# Task directions:
Each record that follows should be repeated exactly, minus any images.

# Provided data:
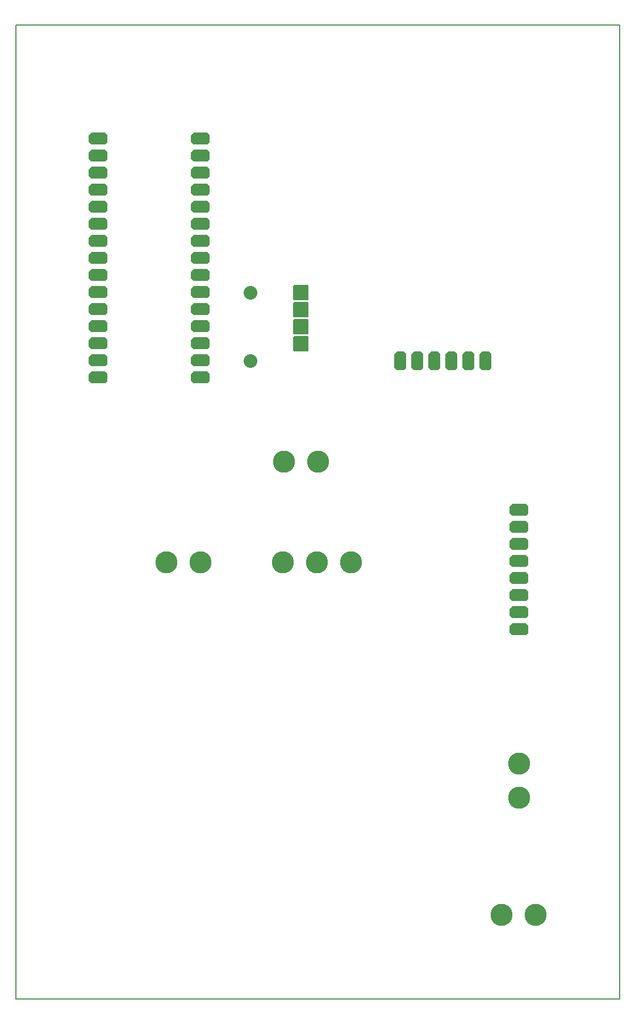
<source format=gbr>
G04 PROTEUS GERBER X2 FILE*
%TF.GenerationSoftware,Labcenter,Proteus,8.10-SP3-Build29560*%
%TF.CreationDate,2022-02-24T20:56:41+00:00*%
%TF.FileFunction,Soldermask,Bot*%
%TF.FilePolarity,Negative*%
%TF.Part,Single*%
%TF.SameCoordinates,{e0c8fd6e-37dc-4a7a-b3f3-70e9e95a6a86}*%
%FSLAX45Y45*%
%MOMM*%
G01*
%AMPPAD010*
4,1,8,
-1.397000,-0.509800,
-1.397000,0.509800,
-1.017800,0.889000,
1.017800,0.889000,
1.397000,0.509800,
1.397000,-0.509800,
1.017800,-0.889000,
-1.017800,-0.889000,
-1.397000,-0.509800,
0*%
%TA.AperFunction,Material*%
%ADD70PPAD010*%
%AMPPAD011*
4,1,8,
0.509800,-1.397000,
-0.509800,-1.397000,
-0.889000,-1.017800,
-0.889000,1.017800,
-0.509800,1.397000,
0.509800,1.397000,
0.889000,1.017800,
0.889000,-1.017800,
0.509800,-1.397000,
0*%
%TA.AperFunction,Material*%
%ADD71PPAD011*%
%TA.AperFunction,Material*%
%ADD20C,3.302000*%
%ADD21C,2.032000*%
%AMPPAD014*
4,1,36,
1.143000,1.016000,
1.143000,-1.016000,
1.140470,-1.041970,
1.133200,-1.065980,
1.121650,-1.087580,
1.106290,-1.106290,
1.087570,-1.121650,
1.065980,-1.133200,
1.041970,-1.140470,
1.016000,-1.143000,
-1.016000,-1.143000,
-1.041970,-1.140470,
-1.065980,-1.133200,
-1.087570,-1.121650,
-1.106290,-1.106290,
-1.121650,-1.087580,
-1.133200,-1.065980,
-1.140470,-1.041970,
-1.143000,-1.016000,
-1.143000,1.016000,
-1.140470,1.041970,
-1.133200,1.065980,
-1.121650,1.087580,
-1.106290,1.106290,
-1.087570,1.121650,
-1.065980,1.133200,
-1.041970,1.140470,
-1.016000,1.143000,
1.016000,1.143000,
1.041970,1.140470,
1.065980,1.133200,
1.087570,1.121650,
1.106290,1.106290,
1.121650,1.087580,
1.133200,1.065980,
1.140470,1.041970,
1.143000,1.016000,
0*%
%TA.AperFunction,Material*%
%ADD22PPAD014*%
%TA.AperFunction,Profile*%
%ADD15C,0.203200*%
%TD.AperFunction*%
D70*
X-7750000Y+6250000D03*
X-7750000Y+6504000D03*
X-7750000Y+6758000D03*
X-7750000Y+7012000D03*
X-7750000Y+7266000D03*
X-7750000Y+7520000D03*
X-7750000Y+7774000D03*
X-7750000Y+8028000D03*
X-7750000Y+8282000D03*
X-7750000Y+8536000D03*
X-7750000Y+8790000D03*
X-7750000Y+9044000D03*
X-7750000Y+9298000D03*
X-7750000Y+9552000D03*
X-7750000Y+9806000D03*
X-9274000Y+9806000D03*
X-9274000Y+9552000D03*
X-9274000Y+9298000D03*
X-9274000Y+9044000D03*
X-9274000Y+8790000D03*
X-9274000Y+8536000D03*
X-9274000Y+8282000D03*
X-9274000Y+8028000D03*
X-9274000Y+7774000D03*
X-9274000Y+7520000D03*
X-9274000Y+7266000D03*
X-9274000Y+7012000D03*
X-9274000Y+6758000D03*
X-9274000Y+6504000D03*
X-9274000Y+6250000D03*
D71*
X-3500000Y+6500000D03*
X-3754000Y+6500000D03*
X-4008000Y+6500000D03*
X-4262000Y+6500000D03*
X-4516000Y+6500000D03*
X-4770000Y+6500000D03*
D20*
X-3000000Y+0D03*
X-3000000Y+508000D03*
X-7750000Y+3500000D03*
X-8258000Y+3500000D03*
X-5500000Y+3500000D03*
X-6008000Y+3500000D03*
X-6516000Y+3500000D03*
X-3258000Y-1750000D03*
X-2750000Y-1750000D03*
D21*
X-7000000Y+6500000D03*
X-7000000Y+7516000D03*
D22*
X-6250000Y+7512000D03*
X-6250000Y+7258000D03*
X-6250000Y+7004000D03*
X-6250000Y+6750000D03*
D70*
X-3000000Y+4278000D03*
X-3000000Y+4024000D03*
X-3000000Y+3770000D03*
X-3000000Y+3516000D03*
X-3000000Y+3262000D03*
X-3000000Y+3008000D03*
X-3000000Y+2754000D03*
X-3000000Y+2500000D03*
D20*
X-6500000Y+5000000D03*
X-5992000Y+5000000D03*
D15*
X-10500000Y-3000000D02*
X-1500000Y-3000000D01*
X-1500000Y+11500000D01*
X-10500000Y+11500000D01*
X-10500000Y-3000000D01*
M02*

</source>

# Answer section:
<source format=gbr>
G04 PROTEUS GERBER X2 FILE*
%TF.GenerationSoftware,Labcenter,Proteus,8.10-SP3-Build29560*%
%TF.CreationDate,2022-02-24T20:56:41+00:00*%
%TF.FileFunction,Soldermask,Bot*%
%TF.FilePolarity,Negative*%
%TF.Part,Single*%
%TF.SameCoordinates,{e0c8fd6e-37dc-4a7a-b3f3-70e9e95a6a86}*%
%FSLAX45Y45*%
%MOMM*%
G01*
%AMPPAD010*
4,1,8,
-1.397000,-0.509800,
-1.397000,0.509800,
-1.017800,0.889000,
1.017800,0.889000,
1.397000,0.509800,
1.397000,-0.509800,
1.017800,-0.889000,
-1.017800,-0.889000,
-1.397000,-0.509800,
0*%
%TA.AperFunction,Material*%
%ADD70PPAD010*%
%AMPPAD011*
4,1,8,
0.509800,-1.397000,
-0.509800,-1.397000,
-0.889000,-1.017800,
-0.889000,1.017800,
-0.509800,1.397000,
0.509800,1.397000,
0.889000,1.017800,
0.889000,-1.017800,
0.509800,-1.397000,
0*%
%TA.AperFunction,Material*%
%ADD71PPAD011*%
%TA.AperFunction,Material*%
%ADD20C,3.302000*%
%ADD21C,2.032000*%
%AMPPAD014*
4,1,36,
1.143000,1.016000,
1.143000,-1.016000,
1.140470,-1.041970,
1.133200,-1.065980,
1.121650,-1.087580,
1.106290,-1.106290,
1.087570,-1.121650,
1.065980,-1.133200,
1.041970,-1.140470,
1.016000,-1.143000,
-1.016000,-1.143000,
-1.041970,-1.140470,
-1.065980,-1.133200,
-1.087570,-1.121650,
-1.106290,-1.106290,
-1.121650,-1.087580,
-1.133200,-1.065980,
-1.140470,-1.041970,
-1.143000,-1.016000,
-1.143000,1.016000,
-1.140470,1.041970,
-1.133200,1.065980,
-1.121650,1.087580,
-1.106290,1.106290,
-1.087570,1.121650,
-1.065980,1.133200,
-1.041970,1.140470,
-1.016000,1.143000,
1.016000,1.143000,
1.041970,1.140470,
1.065980,1.133200,
1.087570,1.121650,
1.106290,1.106290,
1.121650,1.087580,
1.133200,1.065980,
1.140470,1.041970,
1.143000,1.016000,
0*%
%TA.AperFunction,Material*%
%ADD22PPAD014*%
%TA.AperFunction,Profile*%
%ADD15C,0.203200*%
%TD.AperFunction*%
D70*
X-7750000Y+6250000D03*
X-7750000Y+6504000D03*
X-7750000Y+6758000D03*
X-7750000Y+7012000D03*
X-7750000Y+7266000D03*
X-7750000Y+7520000D03*
X-7750000Y+7774000D03*
X-7750000Y+8028000D03*
X-7750000Y+8282000D03*
X-7750000Y+8536000D03*
X-7750000Y+8790000D03*
X-7750000Y+9044000D03*
X-7750000Y+9298000D03*
X-7750000Y+9552000D03*
X-7750000Y+9806000D03*
X-9274000Y+9806000D03*
X-9274000Y+9552000D03*
X-9274000Y+9298000D03*
X-9274000Y+9044000D03*
X-9274000Y+8790000D03*
X-9274000Y+8536000D03*
X-9274000Y+8282000D03*
X-9274000Y+8028000D03*
X-9274000Y+7774000D03*
X-9274000Y+7520000D03*
X-9274000Y+7266000D03*
X-9274000Y+7012000D03*
X-9274000Y+6758000D03*
X-9274000Y+6504000D03*
X-9274000Y+6250000D03*
D71*
X-3500000Y+6500000D03*
X-3754000Y+6500000D03*
X-4008000Y+6500000D03*
X-4262000Y+6500000D03*
X-4516000Y+6500000D03*
X-4770000Y+6500000D03*
D20*
X-3000000Y+0D03*
X-3000000Y+508000D03*
X-7750000Y+3500000D03*
X-8258000Y+3500000D03*
X-5500000Y+3500000D03*
X-6008000Y+3500000D03*
X-6516000Y+3500000D03*
X-3258000Y-1750000D03*
X-2750000Y-1750000D03*
D21*
X-7000000Y+6500000D03*
X-7000000Y+7516000D03*
D22*
X-6250000Y+7512000D03*
X-6250000Y+7258000D03*
X-6250000Y+7004000D03*
X-6250000Y+6750000D03*
D70*
X-3000000Y+4278000D03*
X-3000000Y+4024000D03*
X-3000000Y+3770000D03*
X-3000000Y+3516000D03*
X-3000000Y+3262000D03*
X-3000000Y+3008000D03*
X-3000000Y+2754000D03*
X-3000000Y+2500000D03*
D20*
X-6500000Y+5000000D03*
X-5992000Y+5000000D03*
D15*
X-10500000Y-3000000D02*
X-1500000Y-3000000D01*
X-1500000Y+11500000D01*
X-10500000Y+11500000D01*
X-10500000Y-3000000D01*
M02*

</source>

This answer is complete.